===== DATA ROWS =====

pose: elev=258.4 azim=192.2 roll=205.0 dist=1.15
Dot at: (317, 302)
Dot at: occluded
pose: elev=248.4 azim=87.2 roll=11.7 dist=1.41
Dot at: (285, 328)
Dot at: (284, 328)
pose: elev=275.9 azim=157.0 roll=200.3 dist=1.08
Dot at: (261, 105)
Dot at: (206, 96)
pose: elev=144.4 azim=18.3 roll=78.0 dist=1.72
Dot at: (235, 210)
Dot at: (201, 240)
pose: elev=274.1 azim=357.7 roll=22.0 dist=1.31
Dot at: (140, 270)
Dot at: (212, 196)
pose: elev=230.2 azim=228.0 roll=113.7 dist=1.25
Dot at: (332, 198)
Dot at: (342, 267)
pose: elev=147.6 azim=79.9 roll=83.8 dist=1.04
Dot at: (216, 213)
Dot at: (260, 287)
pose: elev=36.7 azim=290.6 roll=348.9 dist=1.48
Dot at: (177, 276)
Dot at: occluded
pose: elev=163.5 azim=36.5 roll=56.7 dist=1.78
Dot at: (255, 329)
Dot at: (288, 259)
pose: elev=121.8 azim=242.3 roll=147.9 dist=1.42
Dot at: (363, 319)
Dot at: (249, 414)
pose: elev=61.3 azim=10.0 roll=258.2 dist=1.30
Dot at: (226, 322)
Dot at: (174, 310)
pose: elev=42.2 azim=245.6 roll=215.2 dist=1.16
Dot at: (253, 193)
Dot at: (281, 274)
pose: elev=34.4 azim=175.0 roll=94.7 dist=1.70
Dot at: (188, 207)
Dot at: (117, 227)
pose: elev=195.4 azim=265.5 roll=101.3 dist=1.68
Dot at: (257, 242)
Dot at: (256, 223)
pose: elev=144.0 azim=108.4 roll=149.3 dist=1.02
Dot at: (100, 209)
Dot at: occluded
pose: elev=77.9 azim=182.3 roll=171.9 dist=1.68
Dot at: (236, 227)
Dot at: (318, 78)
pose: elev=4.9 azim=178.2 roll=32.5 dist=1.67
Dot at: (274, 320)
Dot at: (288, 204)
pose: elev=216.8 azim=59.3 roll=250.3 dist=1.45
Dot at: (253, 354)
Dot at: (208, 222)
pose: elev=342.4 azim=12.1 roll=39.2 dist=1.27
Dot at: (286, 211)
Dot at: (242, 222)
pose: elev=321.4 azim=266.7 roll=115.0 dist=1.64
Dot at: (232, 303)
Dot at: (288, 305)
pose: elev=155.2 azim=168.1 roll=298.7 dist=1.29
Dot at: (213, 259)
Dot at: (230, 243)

=====

• [TASK OBJECTIVE]:
Rewrite every one of the records, replacing each "pose" with "view" and leaving all other text the same.

• [IN RESPONSE]:
view: elev=258.4 azim=192.2 roll=205.0 dist=1.15
Dot at: (317, 302)
Dot at: occluded
view: elev=248.4 azim=87.2 roll=11.7 dist=1.41
Dot at: (285, 328)
Dot at: (284, 328)
view: elev=275.9 azim=157.0 roll=200.3 dist=1.08
Dot at: (261, 105)
Dot at: (206, 96)
view: elev=144.4 azim=18.3 roll=78.0 dist=1.72
Dot at: (235, 210)
Dot at: (201, 240)
view: elev=274.1 azim=357.7 roll=22.0 dist=1.31
Dot at: (140, 270)
Dot at: (212, 196)
view: elev=230.2 azim=228.0 roll=113.7 dist=1.25
Dot at: (332, 198)
Dot at: (342, 267)
view: elev=147.6 azim=79.9 roll=83.8 dist=1.04
Dot at: (216, 213)
Dot at: (260, 287)
view: elev=36.7 azim=290.6 roll=348.9 dist=1.48
Dot at: (177, 276)
Dot at: occluded
view: elev=163.5 azim=36.5 roll=56.7 dist=1.78
Dot at: (255, 329)
Dot at: (288, 259)
view: elev=121.8 azim=242.3 roll=147.9 dist=1.42
Dot at: (363, 319)
Dot at: (249, 414)
view: elev=61.3 azim=10.0 roll=258.2 dist=1.30
Dot at: (226, 322)
Dot at: (174, 310)
view: elev=42.2 azim=245.6 roll=215.2 dist=1.16
Dot at: (253, 193)
Dot at: (281, 274)
view: elev=34.4 azim=175.0 roll=94.7 dist=1.70
Dot at: (188, 207)
Dot at: (117, 227)
view: elev=195.4 azim=265.5 roll=101.3 dist=1.68
Dot at: (257, 242)
Dot at: (256, 223)
view: elev=144.0 azim=108.4 roll=149.3 dist=1.02
Dot at: (100, 209)
Dot at: occluded
view: elev=77.9 azim=182.3 roll=171.9 dist=1.68
Dot at: (236, 227)
Dot at: (318, 78)
view: elev=4.9 azim=178.2 roll=32.5 dist=1.67
Dot at: (274, 320)
Dot at: (288, 204)
view: elev=216.8 azim=59.3 roll=250.3 dist=1.45
Dot at: (253, 354)
Dot at: (208, 222)
view: elev=342.4 azim=12.1 roll=39.2 dist=1.27
Dot at: (286, 211)
Dot at: (242, 222)
view: elev=321.4 azim=266.7 roll=115.0 dist=1.64
Dot at: (232, 303)
Dot at: (288, 305)
view: elev=155.2 azim=168.1 roll=298.7 dist=1.29
Dot at: (213, 259)
Dot at: (230, 243)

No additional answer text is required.